VLA-REPLICA Setup Guide
Start here
This documentation is organized into separate pages so the setup flow is easier to follow:
- Bill of materials
- Hardware assembly
- Software installation
- System Calibration
- Running evaluations
- Task reference
- Troubleshooting & checklists
Overview & prerequisites
VLA-REPLICA is a low-cost, reproducible real-world benchmark for evaluating vision-language-action policies on tabletop manipulation tasks. It uses an SO-101 follower arm, a top RealSense camera, and a wrist RGB camera inside a standardized light box setup.
- Estimated setup time: about 1 hour for the core software + calibration workflow.
- Required background: none; the guide is written for non-experts.
- System requirements: Our system utilizes an i9-10900X, 64GB RAM, and Nvidia A5000 (24GB VRAM).

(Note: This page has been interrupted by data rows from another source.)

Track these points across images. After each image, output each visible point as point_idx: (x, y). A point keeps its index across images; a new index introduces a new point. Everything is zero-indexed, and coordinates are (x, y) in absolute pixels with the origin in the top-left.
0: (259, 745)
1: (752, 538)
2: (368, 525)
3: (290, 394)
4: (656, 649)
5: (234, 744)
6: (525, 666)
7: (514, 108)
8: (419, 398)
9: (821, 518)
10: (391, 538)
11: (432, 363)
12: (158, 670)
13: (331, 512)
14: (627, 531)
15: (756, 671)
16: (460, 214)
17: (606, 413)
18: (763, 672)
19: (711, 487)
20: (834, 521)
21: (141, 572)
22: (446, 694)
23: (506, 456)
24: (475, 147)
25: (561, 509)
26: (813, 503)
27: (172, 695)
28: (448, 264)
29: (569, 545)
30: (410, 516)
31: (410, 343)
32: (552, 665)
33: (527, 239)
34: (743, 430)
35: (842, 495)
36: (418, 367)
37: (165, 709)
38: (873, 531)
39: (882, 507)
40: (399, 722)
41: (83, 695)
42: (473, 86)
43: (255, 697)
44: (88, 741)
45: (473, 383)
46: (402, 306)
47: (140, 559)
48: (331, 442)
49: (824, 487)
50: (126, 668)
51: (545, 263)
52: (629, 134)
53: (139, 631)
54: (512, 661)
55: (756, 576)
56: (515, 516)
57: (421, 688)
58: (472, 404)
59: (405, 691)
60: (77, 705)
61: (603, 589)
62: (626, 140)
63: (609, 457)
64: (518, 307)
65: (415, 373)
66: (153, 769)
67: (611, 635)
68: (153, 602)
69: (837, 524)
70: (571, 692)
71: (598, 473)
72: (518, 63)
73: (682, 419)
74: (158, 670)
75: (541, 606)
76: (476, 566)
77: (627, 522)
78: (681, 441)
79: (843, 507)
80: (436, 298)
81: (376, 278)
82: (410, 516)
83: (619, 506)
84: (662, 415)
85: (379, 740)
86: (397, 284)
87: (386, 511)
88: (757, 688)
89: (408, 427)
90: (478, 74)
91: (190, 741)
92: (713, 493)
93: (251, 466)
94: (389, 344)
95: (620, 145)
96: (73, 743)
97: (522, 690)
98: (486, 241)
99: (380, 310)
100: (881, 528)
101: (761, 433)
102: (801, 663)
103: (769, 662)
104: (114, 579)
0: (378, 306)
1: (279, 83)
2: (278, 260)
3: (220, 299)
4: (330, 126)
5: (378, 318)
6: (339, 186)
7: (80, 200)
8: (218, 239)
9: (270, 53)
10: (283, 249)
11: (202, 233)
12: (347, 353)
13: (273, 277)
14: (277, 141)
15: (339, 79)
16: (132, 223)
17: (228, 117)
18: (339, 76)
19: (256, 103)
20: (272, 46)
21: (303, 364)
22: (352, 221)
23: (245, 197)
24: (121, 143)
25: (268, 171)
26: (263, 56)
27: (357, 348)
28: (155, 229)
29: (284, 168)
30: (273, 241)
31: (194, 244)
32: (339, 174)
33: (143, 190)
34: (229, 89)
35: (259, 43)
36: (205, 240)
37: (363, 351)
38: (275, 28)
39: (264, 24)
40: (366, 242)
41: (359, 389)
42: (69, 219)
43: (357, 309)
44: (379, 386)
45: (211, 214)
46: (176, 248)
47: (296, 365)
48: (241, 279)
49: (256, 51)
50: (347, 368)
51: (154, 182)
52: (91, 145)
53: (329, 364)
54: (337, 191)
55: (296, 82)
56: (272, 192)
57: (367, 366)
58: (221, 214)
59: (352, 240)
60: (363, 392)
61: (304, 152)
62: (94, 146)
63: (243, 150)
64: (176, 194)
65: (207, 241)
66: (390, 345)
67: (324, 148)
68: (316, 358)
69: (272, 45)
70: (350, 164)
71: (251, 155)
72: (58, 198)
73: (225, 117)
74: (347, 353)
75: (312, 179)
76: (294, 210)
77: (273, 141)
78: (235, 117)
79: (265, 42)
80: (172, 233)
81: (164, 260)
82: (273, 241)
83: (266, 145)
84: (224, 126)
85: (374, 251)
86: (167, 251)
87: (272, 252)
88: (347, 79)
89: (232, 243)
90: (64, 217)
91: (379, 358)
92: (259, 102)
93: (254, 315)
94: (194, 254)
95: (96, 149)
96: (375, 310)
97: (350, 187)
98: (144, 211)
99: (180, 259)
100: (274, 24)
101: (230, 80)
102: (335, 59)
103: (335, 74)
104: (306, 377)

At least 24GB VRAM is recommended for real-time VLA inference, especially with pi0/pi0.5.
What is covered
This guide covers the full workflow from hardware assembly through policy evaluation:
- Gather the hardware and printed parts.
- Assemble the cameras, light box, and SO-101 platform.
- Install software and find device indices.
- Calibrate the arm and cameras.
- Run benchmark evaluations and compare results.
Quick notes
- Keep lighting, camera angles, and the background sheet consistent.
- Follow the calibration targets exactly before evaluating policies.
- Use the task reference and troubleshooting pages when setting up scenes.